-- Instructions for the task --
Continue the passage below about the applicant's challenge to the commissioner's arbitration award, starting right after its last sentence.

The grounds for review and the arbitration award

  1. The applicant challenged the commissioner’s award in terms of section 145 of the Labour Relations Act 66 of 1995, on various grounds of review. She in this respect contended that the commissioner ignored several aspects of her evidence. According to her the commissioner ignored the evidence relating to; (a) the scanning of the mail; (b) the procedure to be followed when mail sorters receive consolidated mail from the hub for sorting; (c) that the mail sorter should report strange mail as soon as possible and not immediately, and (d) the applicant denied knowledge of the existence of the rule regarding the immediate reporting of any strange mail to the hub. The applicant further contended that the commissioner failed to take into consideration whether or not dismissal was an appropriate sanction. She also challenged the award on the basis that it is not rationally justifiable on evidence and facts placed before the commissioner. The applicant further contends that the commissioner committed a gross irregularity in finding that the third respondent handed in a bundle of documents and further that the applicant and her representative were given an opportunity to go through it.

-- Raw data --
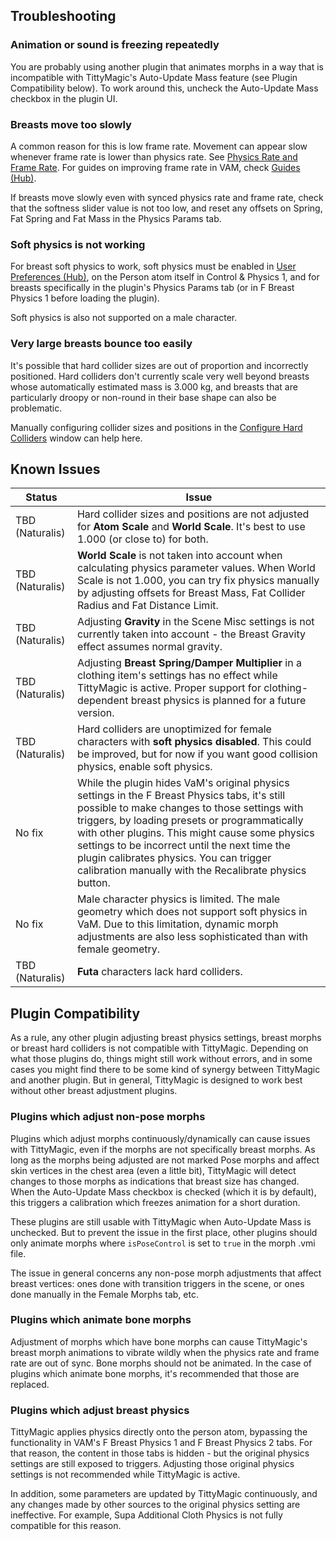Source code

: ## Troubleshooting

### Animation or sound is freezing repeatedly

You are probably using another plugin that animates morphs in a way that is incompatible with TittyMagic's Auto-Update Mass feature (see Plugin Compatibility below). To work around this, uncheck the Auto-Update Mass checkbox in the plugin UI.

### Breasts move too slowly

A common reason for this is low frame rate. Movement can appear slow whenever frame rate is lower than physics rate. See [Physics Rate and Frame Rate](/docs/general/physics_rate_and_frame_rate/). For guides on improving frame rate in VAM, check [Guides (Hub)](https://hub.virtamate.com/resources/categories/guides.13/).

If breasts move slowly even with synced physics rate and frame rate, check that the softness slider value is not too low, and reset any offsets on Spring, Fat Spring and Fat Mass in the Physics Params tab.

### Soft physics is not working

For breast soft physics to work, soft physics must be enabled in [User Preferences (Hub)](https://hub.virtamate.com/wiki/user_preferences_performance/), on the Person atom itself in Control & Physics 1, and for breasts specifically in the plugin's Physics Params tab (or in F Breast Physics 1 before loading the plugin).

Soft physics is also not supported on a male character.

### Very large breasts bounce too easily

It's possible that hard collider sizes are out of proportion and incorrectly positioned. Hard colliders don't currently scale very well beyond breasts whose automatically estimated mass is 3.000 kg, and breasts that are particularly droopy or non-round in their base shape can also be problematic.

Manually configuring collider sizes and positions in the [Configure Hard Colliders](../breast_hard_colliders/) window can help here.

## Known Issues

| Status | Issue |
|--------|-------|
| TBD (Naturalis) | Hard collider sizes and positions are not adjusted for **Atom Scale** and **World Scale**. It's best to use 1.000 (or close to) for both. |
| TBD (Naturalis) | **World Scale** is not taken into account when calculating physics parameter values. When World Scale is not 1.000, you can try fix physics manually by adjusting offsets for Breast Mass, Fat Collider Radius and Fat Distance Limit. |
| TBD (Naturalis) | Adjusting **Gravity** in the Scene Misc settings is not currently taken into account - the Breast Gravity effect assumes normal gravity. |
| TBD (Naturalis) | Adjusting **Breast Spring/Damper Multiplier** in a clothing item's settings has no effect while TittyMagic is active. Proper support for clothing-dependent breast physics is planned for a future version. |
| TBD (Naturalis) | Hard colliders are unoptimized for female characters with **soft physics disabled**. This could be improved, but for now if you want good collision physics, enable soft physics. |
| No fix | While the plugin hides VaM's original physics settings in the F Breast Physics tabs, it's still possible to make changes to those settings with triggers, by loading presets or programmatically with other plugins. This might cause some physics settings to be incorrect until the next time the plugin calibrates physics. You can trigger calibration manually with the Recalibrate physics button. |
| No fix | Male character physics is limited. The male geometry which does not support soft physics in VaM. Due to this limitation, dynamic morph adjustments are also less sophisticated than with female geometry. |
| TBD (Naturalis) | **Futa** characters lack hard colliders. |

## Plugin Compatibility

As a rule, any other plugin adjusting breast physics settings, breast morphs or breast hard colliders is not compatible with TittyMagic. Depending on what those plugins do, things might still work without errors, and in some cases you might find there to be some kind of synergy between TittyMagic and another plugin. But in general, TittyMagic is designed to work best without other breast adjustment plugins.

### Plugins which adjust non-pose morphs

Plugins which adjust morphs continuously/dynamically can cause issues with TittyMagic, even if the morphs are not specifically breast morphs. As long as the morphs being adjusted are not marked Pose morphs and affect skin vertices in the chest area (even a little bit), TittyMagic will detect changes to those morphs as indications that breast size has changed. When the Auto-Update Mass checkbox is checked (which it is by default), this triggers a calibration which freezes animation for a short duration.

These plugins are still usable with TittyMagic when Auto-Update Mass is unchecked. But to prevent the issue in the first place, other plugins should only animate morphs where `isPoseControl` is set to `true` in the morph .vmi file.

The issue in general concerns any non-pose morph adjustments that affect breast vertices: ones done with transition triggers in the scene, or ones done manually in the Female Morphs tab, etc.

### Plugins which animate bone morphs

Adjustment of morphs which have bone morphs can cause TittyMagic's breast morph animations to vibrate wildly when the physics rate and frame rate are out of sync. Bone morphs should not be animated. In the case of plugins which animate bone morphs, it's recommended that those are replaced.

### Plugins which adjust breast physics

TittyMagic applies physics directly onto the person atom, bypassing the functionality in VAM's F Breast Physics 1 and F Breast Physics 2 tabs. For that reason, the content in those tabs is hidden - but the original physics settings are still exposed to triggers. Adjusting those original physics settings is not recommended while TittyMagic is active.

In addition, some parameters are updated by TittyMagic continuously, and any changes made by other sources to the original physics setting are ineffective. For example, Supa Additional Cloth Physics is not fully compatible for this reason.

-- Response to the task --
  2. The commissioner in concluding that the dismissal was fair reasoned inter alia that:

Based on the evidence led, I am convinced that there were reasonable and lawful procedures and that the Applicant did not follow them. The Council (being the third respondent) cannot interfere with the Respondent’s decision unless the decision was irregular and/or unfair. The decision in terms of the Respondent’s disciplinary code and procedure and the Council should not interfere.”

Evaluation and analysis

  1. The test to apply in considering whether or not to interfere with the arbitration award of a commissioner is that of a reasonable decision maker as enunciated in  Sidumo & another v Rustenburg Platinum Mines Ltd & others [2007] 12 BLLR 1097 (CC). The test is whether or not the decision which is the subject of the review application is one which a reasonable decision maker could not have reached.

  2. The review in the present matter is based on the limited record of the arbitration proceedings consisting of the minutes of the transcribed hand written notes of the commissioner, the arbitration award and the bundle of documents used during the hearing. Attempts at finding the tape recordings and reconstructing the record have been unsuccessful.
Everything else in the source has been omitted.